Table 7 Evaluation of the different GA operators using ΔECMC(2:1) color differences.

Results obtained by the developed genetic algorithm for the 15 reference shades are summarized in Table 8, including the proposed dyeing recipes, CIELab coordinates, (K/S) values and visual images of reproduced colors as well as the \(\Delta {E}_{CMC\left(2:1\right)}\) values between the targets and the predicted shades. Five simulations were performed for each target color. It is observed that all the reproduced shades showed good conformity with the target shades as far as the color differences are concerned. All the CMC color difference values were smaller than textile threshold of 1 which is considered good for textile industry34,35,36.

Table 8 Disperse dye recipes proposed by the genetic algorithm for dyeing bicomponent filaments, CIELab coordinates (D65/10°), (K/S) values and color differences values between corresponding solutions and desired reference colors.

These low values of CMC color differences (mean value = 0.33 and maximum value = 0.93) prove that the reproduced colors are conform to the standard colors. It can be therefore concluded that all the predicted disperse dye concentrations allow to obtain a good colorimetric correspondence of dyed bicomponent (PET/PTT) filaments with the standards.

Conclusion

This work investigates the possibility of predicting bicomponent (PET/PTT) filaments dyeing recipes using genetic algorithm. The bicomponent polyesters filaments used in this study present high performances in terms of mechanical and thermal comfort properties. Their excellent values of elasticity and elastic recovery make them suitable for use as technical fabrics.

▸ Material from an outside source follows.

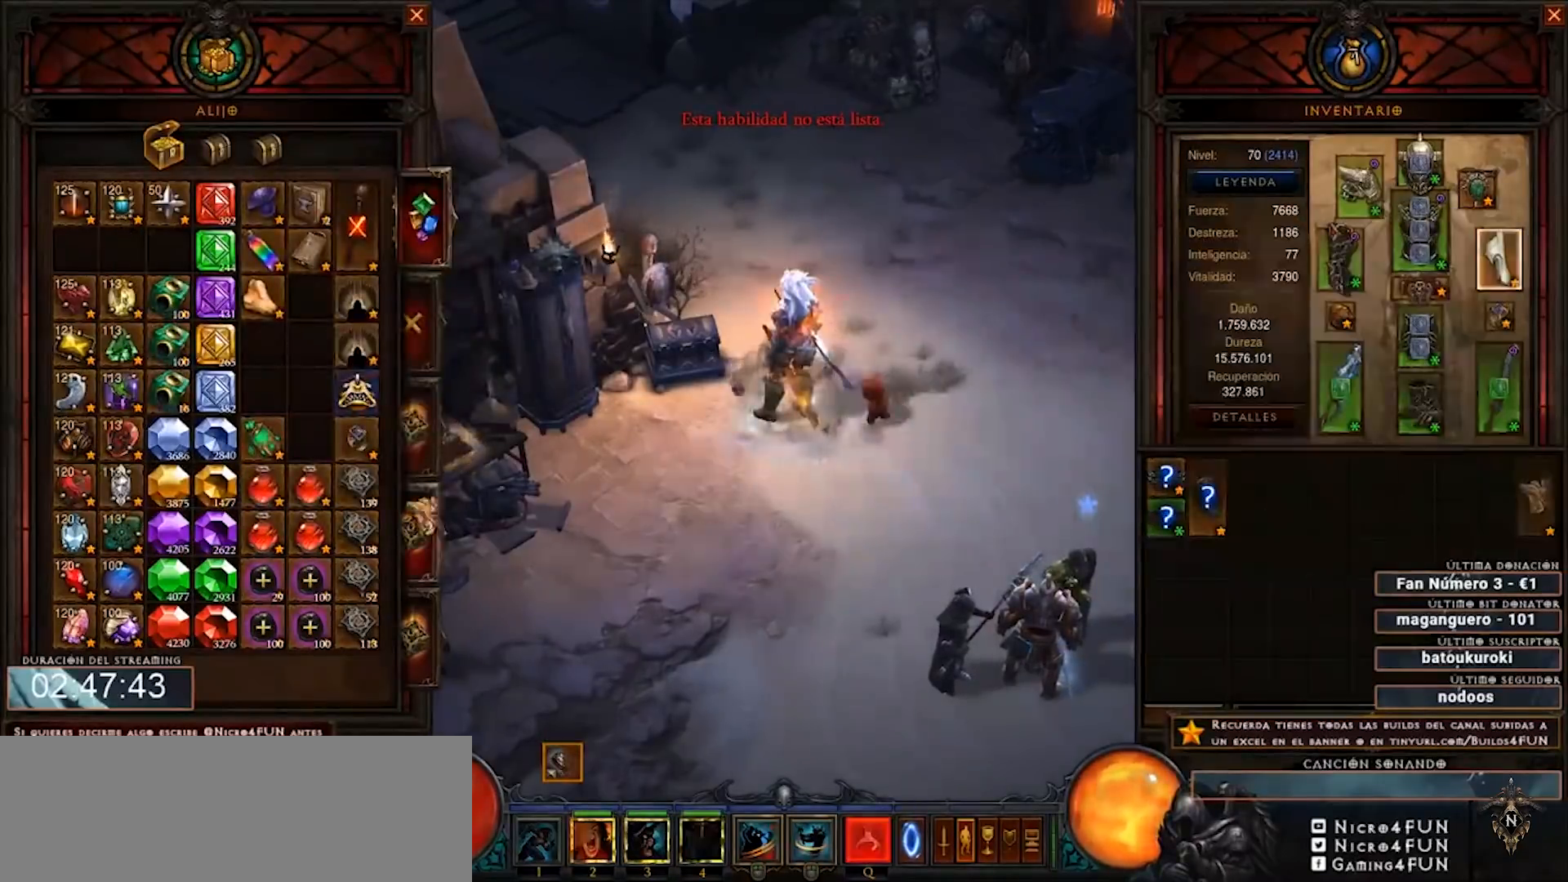
{"keys": [], "mouse": [], "events": [[520, "mouse_left", "up"]]}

In order to predict the dyeing recipes allowing good matching with the desired target colors, a genetic algorithm has been developed and applied. The obtained results were promising. Indeed, the application of the developed genetic algorithm to reproduce 15 target colors showed very satisfactory results. All the predicted solutions presented low color differences values with the standard samples; all the \(\Delta {E}_{CMC\left(2:1\right)}\) values are less than the unit, which is considered very acceptable for textile colors, with an average and maximum values of 0.33 and 0.93, respectively. These results prove that the developed genetic algorithm is an efficient technique for predicting color dyeing recipes of bicomponent (PET/PTT) filaments using disperse dyes in order to obtain a good conformity with the desired color target.

Additional work will be needed in order to generalize further points. Firstly, increasing the number of dyes may potentially introduce compatibility challenges in terms of dyeing kinetics and isotherms. Secondly, the accuracy of the color matching process heavily relies on the quality and quantity of available data. If the dataset used is limited or not representative of real-world conditions, the performance of the proposed model may be compromised. Lastly, transitioning the developed system into real-world industrial applications could face additional challenges such as scalability, integration with existing processes, and cost-effectiveness.